In the 1940s and ’50s, Britain’s Ealing Studios dominated the landscape of sophisticated dark comedies. The Man in the White Suit, The Lavender Hill Mob and The Ladykillers all starred the great Alec Guinness as the deadpan anti-hero in outrageous adventures that were far top smart to just be labeled farces. One of Guinness’ best roles, though, was actually eight roles: All the family members (young/old, male/female, gentle/wicked) tapped as victims of a murderous social-climbing illegitimate heir to an hereditary earldom in the cultural commentary Kind Hearts and Coronets. A comedy about murder? It might not have been the first, but it remains one of the best, and gave Guinness a signature turn at creating multiple memorable characters with abandon. (In recent years, no one but Eddie Murphy has really tried to replicate that feat, or at least done so successfully.)
The 2014 Broadway musical A Gentleman’s Guide to Love and Murder isn’t a carbon-copy of the Ealing film (the ending is different, and of course it’s a musical), but it’s just as withering in its dissection of the British classes… and it gives actor John Rapson free rein to horse around as all the members of the D’Ysquith family, soon to be knocked off by young, ambitious Monty Navarro (Kevin Massey), the disinherited black sheep of the D’Ysquiths who wants to become earl so he can marry his gold-digging girlfriend … even though he’s actually falling for his distant cousin.

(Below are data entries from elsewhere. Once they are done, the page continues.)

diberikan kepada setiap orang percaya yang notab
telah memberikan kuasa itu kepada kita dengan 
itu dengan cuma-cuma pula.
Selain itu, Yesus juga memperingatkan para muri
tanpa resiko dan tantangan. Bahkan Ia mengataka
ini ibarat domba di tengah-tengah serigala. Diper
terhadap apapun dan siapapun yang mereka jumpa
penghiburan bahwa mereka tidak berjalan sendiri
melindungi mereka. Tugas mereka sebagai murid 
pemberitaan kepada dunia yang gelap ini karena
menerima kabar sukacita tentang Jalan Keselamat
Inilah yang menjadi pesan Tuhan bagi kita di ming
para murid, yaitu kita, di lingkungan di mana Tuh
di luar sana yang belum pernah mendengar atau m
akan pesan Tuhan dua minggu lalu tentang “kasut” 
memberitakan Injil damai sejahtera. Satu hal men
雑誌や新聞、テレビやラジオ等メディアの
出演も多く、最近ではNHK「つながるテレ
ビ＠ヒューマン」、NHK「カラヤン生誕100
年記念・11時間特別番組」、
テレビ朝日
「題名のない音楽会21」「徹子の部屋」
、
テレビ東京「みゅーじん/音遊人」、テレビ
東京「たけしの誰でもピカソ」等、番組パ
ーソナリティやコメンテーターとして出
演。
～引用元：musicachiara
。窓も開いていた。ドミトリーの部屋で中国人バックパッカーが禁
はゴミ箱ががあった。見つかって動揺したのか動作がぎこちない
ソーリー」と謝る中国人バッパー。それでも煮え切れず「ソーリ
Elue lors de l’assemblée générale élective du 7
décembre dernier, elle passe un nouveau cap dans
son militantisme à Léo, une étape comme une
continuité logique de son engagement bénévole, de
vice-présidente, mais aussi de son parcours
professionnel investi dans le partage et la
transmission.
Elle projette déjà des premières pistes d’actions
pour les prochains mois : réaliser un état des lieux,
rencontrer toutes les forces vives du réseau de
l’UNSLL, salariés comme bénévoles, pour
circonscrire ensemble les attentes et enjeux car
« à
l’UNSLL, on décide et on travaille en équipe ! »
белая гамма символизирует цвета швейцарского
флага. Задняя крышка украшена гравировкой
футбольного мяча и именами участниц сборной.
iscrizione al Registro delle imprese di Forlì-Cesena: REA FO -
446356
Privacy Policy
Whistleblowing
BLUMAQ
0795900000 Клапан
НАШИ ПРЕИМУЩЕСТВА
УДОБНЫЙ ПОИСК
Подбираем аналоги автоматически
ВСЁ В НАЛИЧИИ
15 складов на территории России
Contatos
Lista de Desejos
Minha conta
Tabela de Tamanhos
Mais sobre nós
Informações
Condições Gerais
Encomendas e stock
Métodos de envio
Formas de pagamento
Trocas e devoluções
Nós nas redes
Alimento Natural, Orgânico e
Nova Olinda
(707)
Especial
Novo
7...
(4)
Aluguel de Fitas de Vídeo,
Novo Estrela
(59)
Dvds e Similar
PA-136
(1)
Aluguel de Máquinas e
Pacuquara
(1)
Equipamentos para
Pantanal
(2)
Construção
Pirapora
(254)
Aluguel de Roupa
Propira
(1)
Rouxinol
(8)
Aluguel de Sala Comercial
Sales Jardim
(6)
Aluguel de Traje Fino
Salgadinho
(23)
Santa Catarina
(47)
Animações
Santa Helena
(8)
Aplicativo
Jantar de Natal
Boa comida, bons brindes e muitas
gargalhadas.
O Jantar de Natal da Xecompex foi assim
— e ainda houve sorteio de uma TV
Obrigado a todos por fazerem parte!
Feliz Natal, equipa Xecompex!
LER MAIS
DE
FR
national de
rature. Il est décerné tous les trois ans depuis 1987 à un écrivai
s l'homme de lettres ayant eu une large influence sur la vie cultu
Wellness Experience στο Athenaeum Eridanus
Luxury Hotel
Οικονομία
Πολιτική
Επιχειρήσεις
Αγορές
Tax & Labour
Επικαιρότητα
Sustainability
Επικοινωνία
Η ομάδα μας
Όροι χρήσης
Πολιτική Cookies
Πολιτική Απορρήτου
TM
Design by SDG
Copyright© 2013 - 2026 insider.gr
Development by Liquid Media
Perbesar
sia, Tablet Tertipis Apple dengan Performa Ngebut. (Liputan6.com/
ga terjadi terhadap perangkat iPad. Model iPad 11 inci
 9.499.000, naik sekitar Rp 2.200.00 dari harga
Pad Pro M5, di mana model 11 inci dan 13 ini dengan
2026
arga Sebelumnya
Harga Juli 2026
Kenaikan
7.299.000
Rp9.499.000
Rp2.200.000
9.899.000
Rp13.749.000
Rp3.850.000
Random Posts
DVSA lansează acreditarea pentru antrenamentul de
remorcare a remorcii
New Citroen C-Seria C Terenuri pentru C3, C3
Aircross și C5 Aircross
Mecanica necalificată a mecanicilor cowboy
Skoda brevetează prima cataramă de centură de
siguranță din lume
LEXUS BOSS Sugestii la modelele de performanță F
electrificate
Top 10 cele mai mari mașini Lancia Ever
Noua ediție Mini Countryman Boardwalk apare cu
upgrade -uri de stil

This production, at the Winspear through Sunday, had the good sense to be as fluffy and delightful as cotton candy, with a stage-within-a-stage that adds a layer of artifice: It’s an old-style English music hall, a vaudeville of jaunty songs and colorful costumes and sets. (The show it most calls to mind for theater queens might be The Mystery of Edwin Drood.) Nevertheless, writer Robert L. Freedman sneaks in some saucy political commentary among the one-liners. It’s a fanciful and clever show, a bright respite from the summer heat.